8. Goodwill is a ticking time bomb

Cannabis stock balance sheets are also a bit of a mess. More specifically, goodwill -- i.e., the premium paid by an acquiring company that's above and beyond tangible assets -- has gone through the roof. I'd conservatively estimate that the North American pot industry has $10 billion in goodwill on their balance sheets, including $3.17 billion Canadian from Aurora Cannabis, CA$1.91 billion from Canopy Growth, and nearly CA$670 million from Aphria. With goodwill comprising a whopping 57% of total assets for Aurora Cannabis, it appears to be the likeliest to take a future writedown.
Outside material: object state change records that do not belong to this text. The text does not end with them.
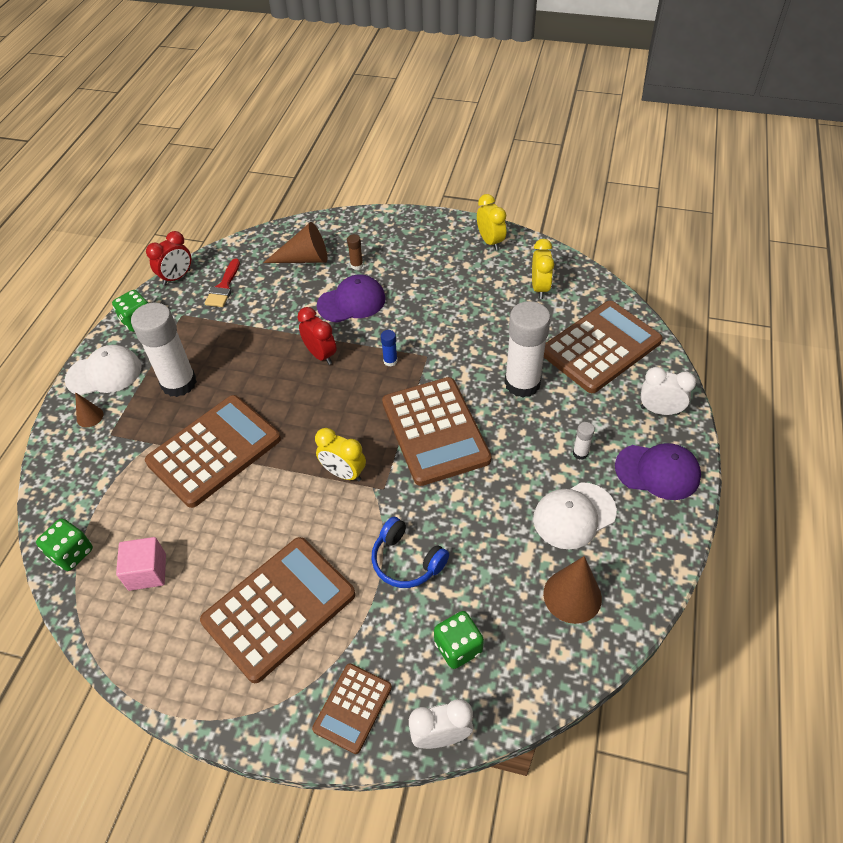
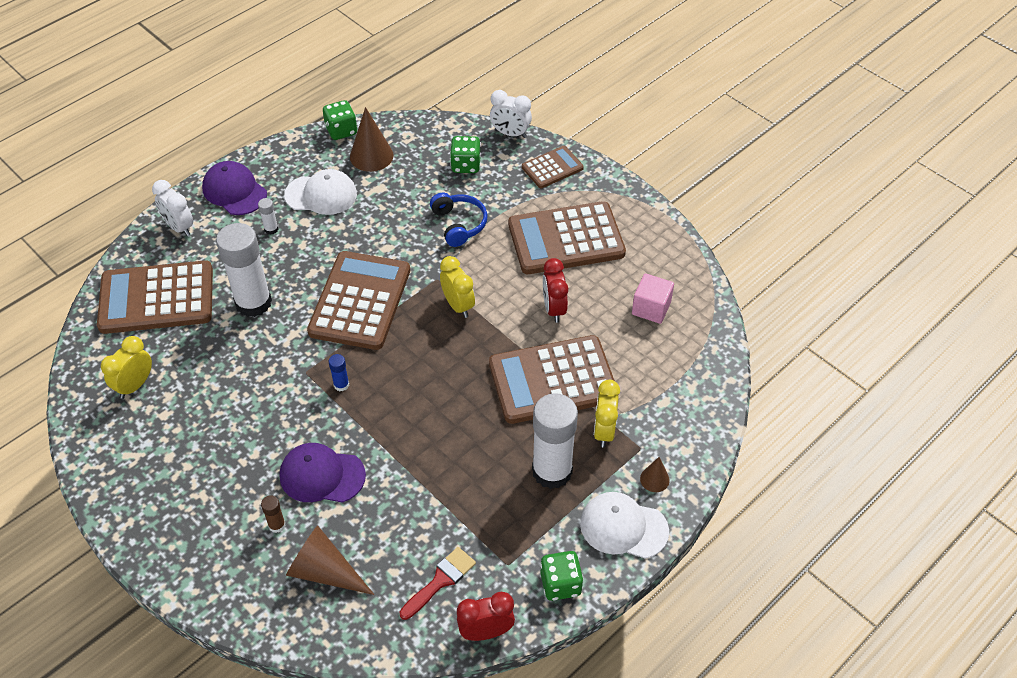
camera: 150 degrees left, 0 degrees up
(72, 553) = (707, 352): green dice -> green dice (341, 131)
(321, 355) = (398, 427): red clock -> red clock (554, 309)
(490, 242) = (115, 473): yellow clock -> yellow clock (604, 431)

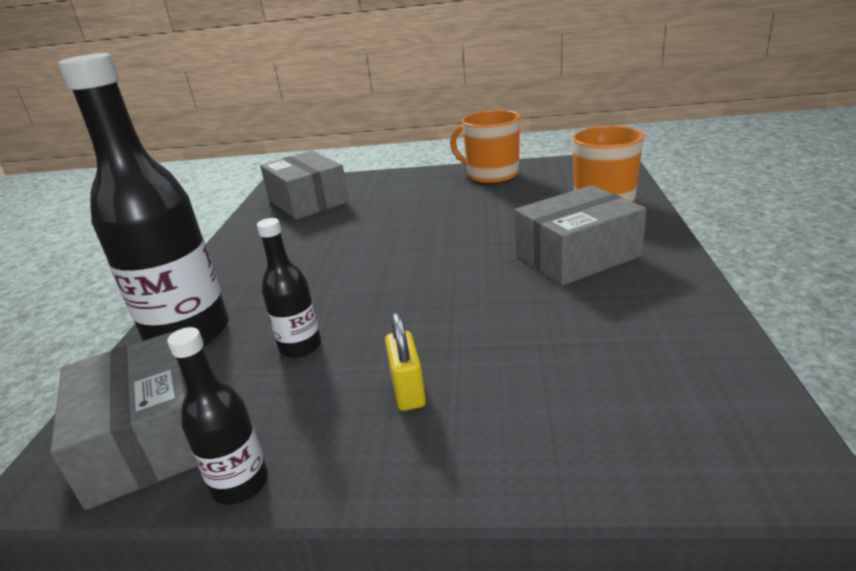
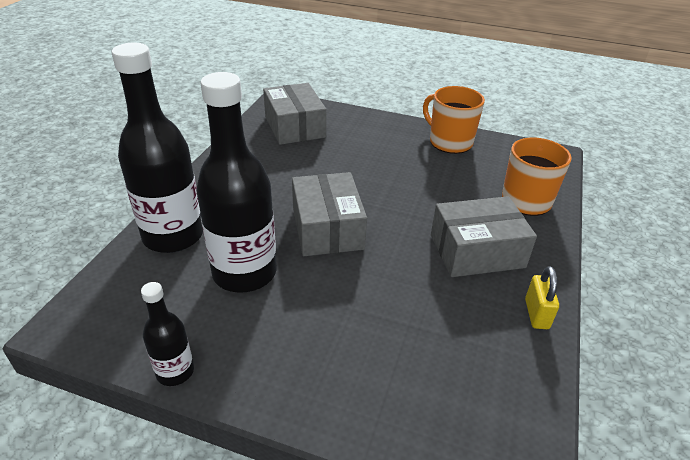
camera: 10 degrees right, 10 degrees up
(146, 439) = (126, 317): grey box -> grey box (327, 228)
(300, 347) = (244, 273): black bottle -> black bottle, size x2.05
(408, 391) = (303, 335): yellow padlock -> yellow padlock (536, 314)

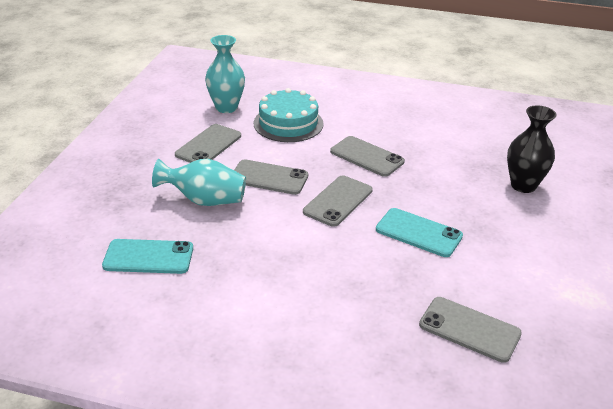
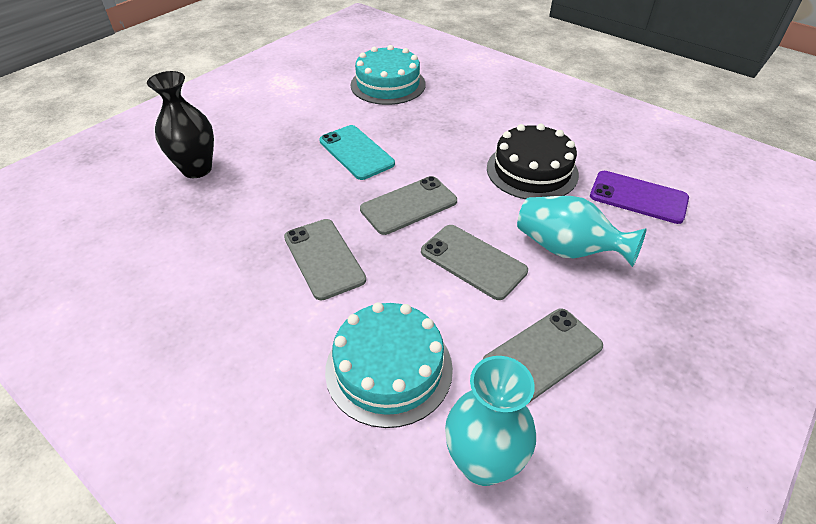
camera: 155 degrees left, 10 degrees up
(148, 257) = (638, 197): turquoise phone -> purple phone
(251, 257) = (532, 171): none -> black cake
(469, 329) = (388, 84): grey phone -> turquoise cake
9. Financing remains challenging

It's also important to note that financing issues persist for marijuana stocks, especially in the United States, where cannabis remains a Schedule I substance at the federal level. With minimal access to basic banking services, including something as simple as a checking account, most pot stocks have chosen to issue shares of their own stock, or offer convertible debentures, to raise capital and fund their operations. Unfortunately, this can lead to problems, as you'll see in the next reason why cannabis stocks will be a potentially dangerous investment in 2020.

A man, seen seated from behind, grasps his head while looking at losses on multiple computer screens.

Image source: Getty Images.

10. Dilution continues to be a serious concern

Lastly, pot stocks continue to utilize their common stock as their own form of Monopoly money, even in instances where non-dilutive forms of financing are available. Aurora Cannabis has seen its share count balloon by more than 1 billion shares in a little over five years as it funds its aggressive acquisition strategy. Unfortunately, it's Aurora's investors who've paid the price.

To be clear, this isn't to say that marijuana stocks can't be solid long-term investments. However, there's a pretty sizable learning curve and maturation process to come, and that doesn't necessarily bode well for pot stock investors in 2020.